Dataset entries:

-----

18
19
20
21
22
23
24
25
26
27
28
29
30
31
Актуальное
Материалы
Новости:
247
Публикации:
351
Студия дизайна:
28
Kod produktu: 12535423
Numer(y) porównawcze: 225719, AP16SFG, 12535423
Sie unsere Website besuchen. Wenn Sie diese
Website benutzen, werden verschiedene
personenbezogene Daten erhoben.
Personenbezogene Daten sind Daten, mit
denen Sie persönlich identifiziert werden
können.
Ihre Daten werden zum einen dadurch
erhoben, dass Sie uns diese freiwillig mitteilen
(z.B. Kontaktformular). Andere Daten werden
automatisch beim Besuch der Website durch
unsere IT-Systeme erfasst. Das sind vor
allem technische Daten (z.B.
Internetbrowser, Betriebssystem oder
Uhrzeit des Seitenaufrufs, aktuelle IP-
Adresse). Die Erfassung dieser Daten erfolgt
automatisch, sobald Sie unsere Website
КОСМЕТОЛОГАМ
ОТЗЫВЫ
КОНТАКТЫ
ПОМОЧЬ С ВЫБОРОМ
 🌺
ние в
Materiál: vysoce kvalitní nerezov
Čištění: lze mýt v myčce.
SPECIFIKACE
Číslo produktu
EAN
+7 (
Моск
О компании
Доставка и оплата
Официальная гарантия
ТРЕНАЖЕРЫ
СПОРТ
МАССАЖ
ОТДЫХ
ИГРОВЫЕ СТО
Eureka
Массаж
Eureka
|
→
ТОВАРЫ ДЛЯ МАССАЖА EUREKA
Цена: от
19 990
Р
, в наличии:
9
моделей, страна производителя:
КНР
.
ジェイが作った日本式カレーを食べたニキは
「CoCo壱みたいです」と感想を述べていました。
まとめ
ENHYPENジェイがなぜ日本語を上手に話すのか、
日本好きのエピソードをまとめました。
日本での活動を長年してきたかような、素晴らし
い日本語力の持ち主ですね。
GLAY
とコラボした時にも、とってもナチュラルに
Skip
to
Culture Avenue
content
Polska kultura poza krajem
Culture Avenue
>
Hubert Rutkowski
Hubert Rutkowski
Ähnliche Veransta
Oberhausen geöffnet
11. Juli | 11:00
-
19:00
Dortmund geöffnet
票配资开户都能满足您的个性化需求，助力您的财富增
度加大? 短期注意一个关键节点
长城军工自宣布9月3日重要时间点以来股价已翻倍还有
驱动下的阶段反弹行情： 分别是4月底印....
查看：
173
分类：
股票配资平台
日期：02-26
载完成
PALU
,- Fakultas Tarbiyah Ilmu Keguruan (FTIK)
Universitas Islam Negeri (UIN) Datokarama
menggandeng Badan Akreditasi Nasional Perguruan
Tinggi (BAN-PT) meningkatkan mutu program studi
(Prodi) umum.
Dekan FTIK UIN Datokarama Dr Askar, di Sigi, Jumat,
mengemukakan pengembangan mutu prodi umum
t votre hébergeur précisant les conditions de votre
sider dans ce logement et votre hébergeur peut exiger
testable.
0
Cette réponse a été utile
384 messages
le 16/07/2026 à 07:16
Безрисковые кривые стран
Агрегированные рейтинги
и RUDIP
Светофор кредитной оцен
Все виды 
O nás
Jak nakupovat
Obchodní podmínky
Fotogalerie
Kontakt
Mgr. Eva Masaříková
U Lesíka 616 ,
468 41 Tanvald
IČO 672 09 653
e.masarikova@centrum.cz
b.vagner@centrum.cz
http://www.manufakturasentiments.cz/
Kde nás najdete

-----

JOB ITEM: Print every record above exactly as it stands.

REPLY TO THE EXERCISE:
18
19
20
21
22
23
24
25
26
27
28
29
30
31
Актуальное
Материалы
Новости:
247
Публикации:
351
Студия дизайна:
28
Kod produktu: 12535423
Numer(y) porównawcze: 225719, AP16SFG, 12535423
Sie unsere Website besuchen. Wenn Sie diese
Website benutzen, werden verschiedene
personenbezogene Daten erhoben.
Personenbezogene Daten sind Daten, mit
denen Sie persönlich identifiziert werden
können.
Ihre Daten werden zum einen dadurch
erhoben, dass Sie uns diese freiwillig mitteilen
(z.B. Kontaktformular). Andere Daten werden
automatisch beim Besuch der Website durch
unsere IT-Systeme erfasst. Das sind vor
allem technische Daten (z.B.
Internetbrowser, Betriebssystem oder
Uhrzeit des Seitenaufrufs, aktuelle IP-
Adresse). Die Erfassung dieser Daten erfolgt
automatisch, sobald Sie unsere Website
КОСМЕТОЛОГАМ
ОТЗЫВЫ
КОНТАКТЫ
ПОМОЧЬ С ВЫБОРОМ
 🌺
ние в
Materiál: vysoce kvalitní nerezov
Čištění: lze mýt v myčce.
SPECIFIKACE
Číslo produktu
EAN
+7 (
Моск
О компании
Доставка и оплата
Официальная гарантия
ТРЕНАЖЕРЫ
СПОРТ
МАССАЖ
ОТДЫХ
ИГРОВЫЕ СТО
Eureka
Массаж
Eureka
|
→
ТОВАРЫ ДЛЯ МАССАЖА EUREKA
Цена: от
19 990
Р
, в наличии:
9
моделей, страна производителя:
КНР
.
ジェイが作った日本式カレーを食べたニキは
「CoCo壱みたいです」と感想を述べていました。
まとめ
ENHYPENジェイがなぜ日本語を上手に話すのか、
日本好きのエピソードをまとめました。
日本での活動を長年してきたかような、素晴らし
い日本語力の持ち主ですね。
GLAY
とコラボした時にも、とってもナチュラルに
Skip
to
Culture Avenue
content
Polska kultura poza krajem
Culture Avenue
>
Hubert Rutkowski
Hubert Rutkowski
Ähnliche Veransta
Oberhausen geöffnet
11. Juli | 11:00
-
19:00
Dortmund geöffnet
票配资开户都能满足您的个性化需求，助力您的财富增
度加大? 短期注意一个关键节点
长城军工自宣布9月3日重要时间点以来股价已翻倍还有
驱动下的阶段反弹行情： 分别是4月底印....
查看：
173
分类：
股票配资平台
日期：02-26
载完成
PALU
,- Fakultas Tarbiyah Ilmu Keguruan (FTIK)
Universitas Islam Negeri (UIN) Datokarama
menggandeng Badan Akreditasi Nasional Perguruan
Tinggi (BAN-PT) meningkatkan mutu program studi
(Prodi) umum.
Dekan FTIK UIN Datokarama Dr Askar, di Sigi, Jumat,
mengemukakan pengembangan mutu prodi umum
t votre hébergeur précisant les conditions de votre
sider dans ce logement et votre hébergeur peut exiger
testable.
0
Cette réponse a été utile
384 messages
le 16/07/2026 à 07:16
Безрисковые кривые стран
Агрегированные рейтинги
и RUDIP
Светофор кредитной оцен
Все виды 
O nás
Jak nakupovat
Obchodní podmínky
Fotogalerie
Kontakt
Mgr. Eva Masaříková
U Lesíka 616 ,
468 41 Tanvald
IČO 672 09 653
e.masarikova@centrum.cz
b.vagner@centrum.cz
http://www.manufakturasentiments.cz/
Kde nás najdete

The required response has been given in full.